Introduction to dissertation
This section aims to provide guidelines and advice to help you to successfully complete your dissertation. By following the information in this guide you will be able to successfully meet the learning outcomes of the dissertation which include:
- Identify and critically discuss appropriate literature sources
- Identify and critically discuss the applicability of a range of research methodologies and paradigms within a range of disciplines
- Critically evaluate and apply appropriate research tools and techniques
- Appraise the validity and reliability of research data.
What is a dissertation?
Your dissertation is a 60 credit module that is expected to be 3 months ( see table for indicative learning hours) in duration.
|Indicative learning hours|
|Tutorial||5||Work based learning|
|Project supervision||20||Guided independent study||535|
|Demonstration Practical classes and workshops||Placement|
|Supervised time in studio/workshop||Year abroad|
The dissertation involves the execution and communication of a piece of investigative academic research which demonstrates an understanding of a specific problem, together with evidence of critical and analytical evaluation.
There are three types of acceptable dissertations all of which require a literature review. The distinction between the three types comes in the application of material in the literature review.
Type 1 Primary data based dissertation
Primary data based dissertations involves students collecting primary data. Here the primary data must be based on the secondary data and should compare and contrast your findings with the data presented in the literature.

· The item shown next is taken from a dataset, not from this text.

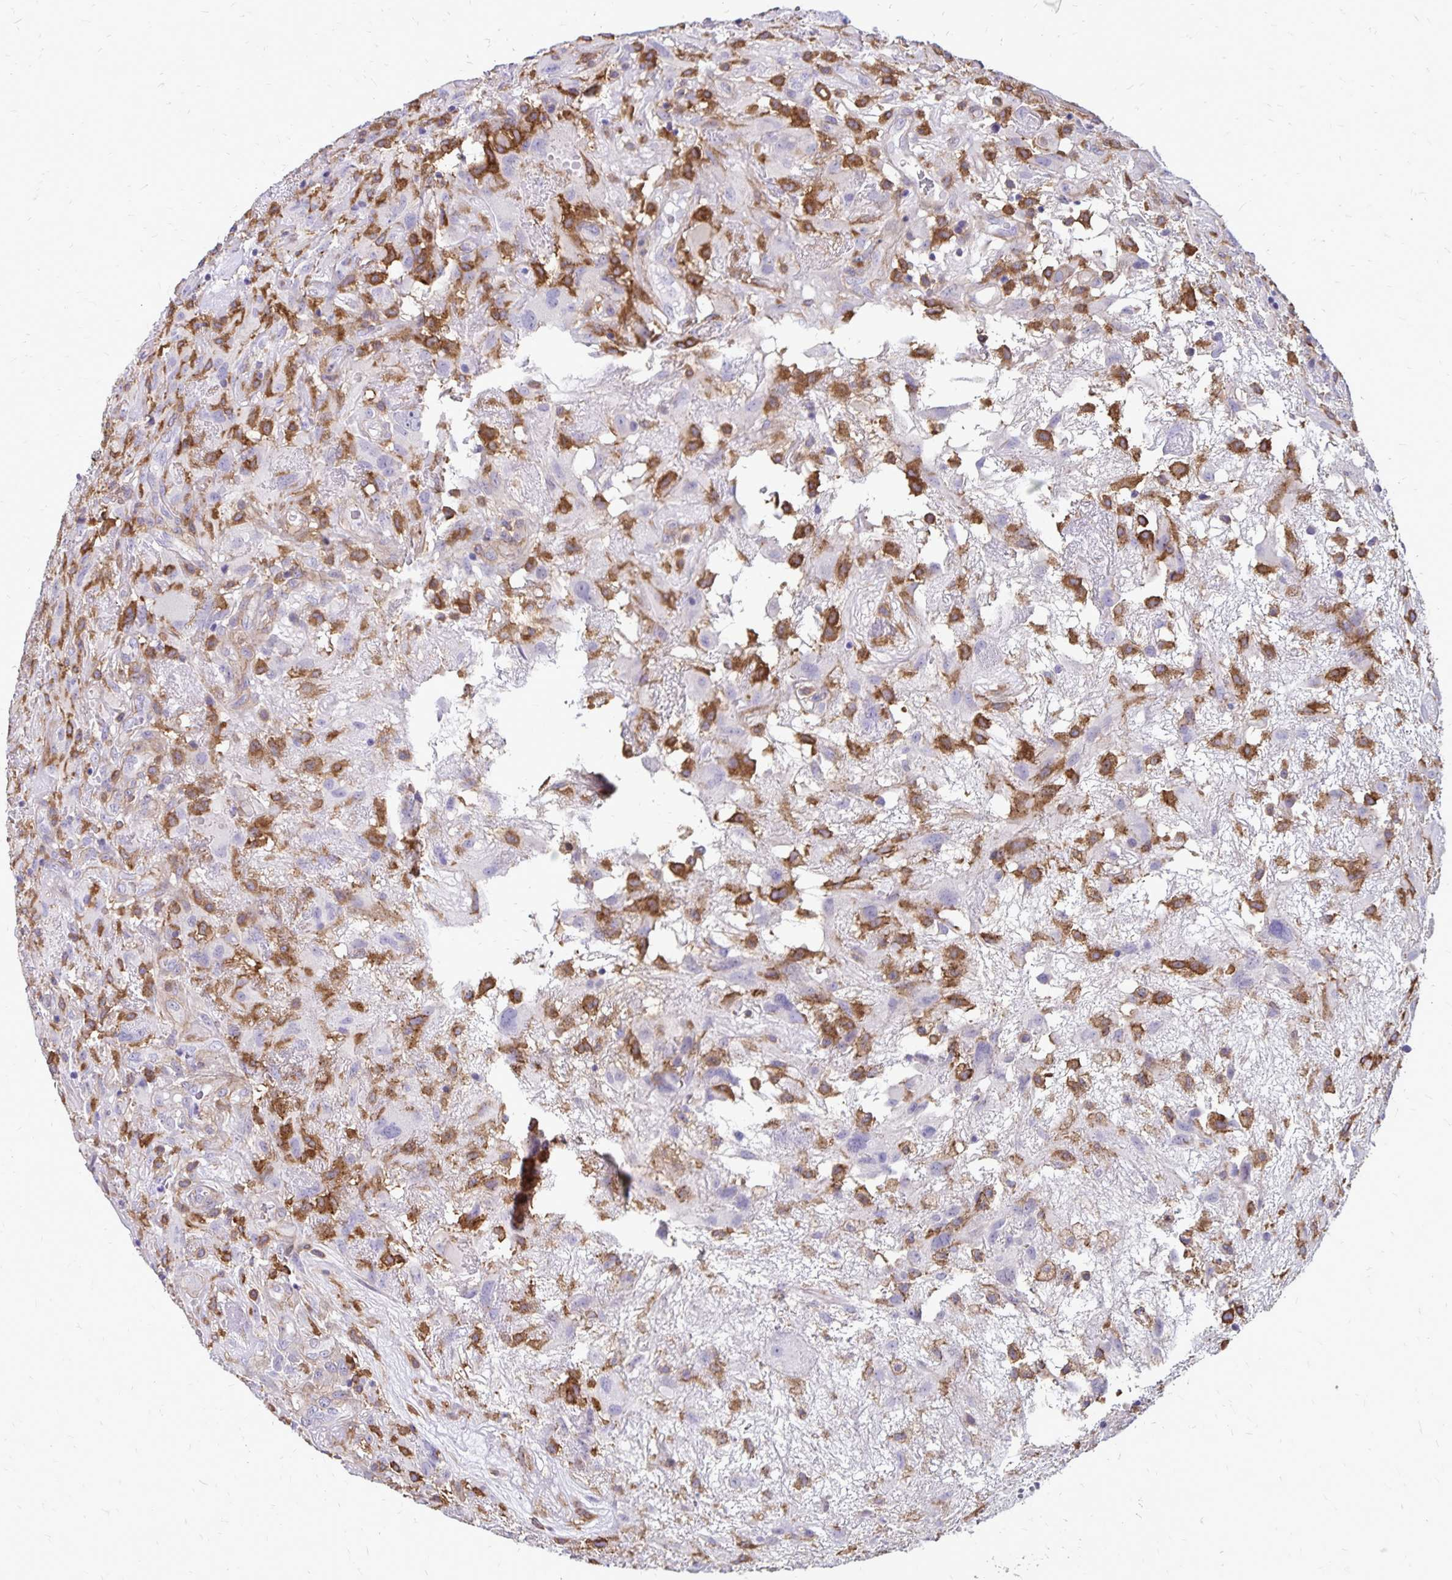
{"staining": {"intensity": "moderate", "quantity": "25%-75%", "location": "cytoplasmic/membranous"}, "tissue": "glioma", "cell_type": "Tumor cells", "image_type": "cancer", "snomed": [{"axis": "morphology", "description": "Glioma, malignant, High grade"}, {"axis": "topography", "description": "Brain"}], "caption": "Glioma stained with DAB immunohistochemistry (IHC) exhibits medium levels of moderate cytoplasmic/membranous expression in approximately 25%-75% of tumor cells.", "gene": "TNS3", "patient": {"sex": "male", "age": 46}}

Type 2 Secondary data based dissertation
Secondary data based dissertations requires students to find related data which can be further analysed using primarily statistical techniques. The University have data sources, companies and historical macroeconomic time-series data for many countries.
Type 3 Product/service/innovation based dissertation
Product/service/innovation based dissertation requires students to develop a new product or service or enhance an existing product or service based on their analysis of secondary data and stakeholder expectations. Such dissertations may be the result of a specific request from an industrial partner.
Most students find the dissertation both challenging and rewarding. There will inevitably be ups and downs but by keeping in regular contact with your supervisor you will find that most problems can be overcome before they become too big.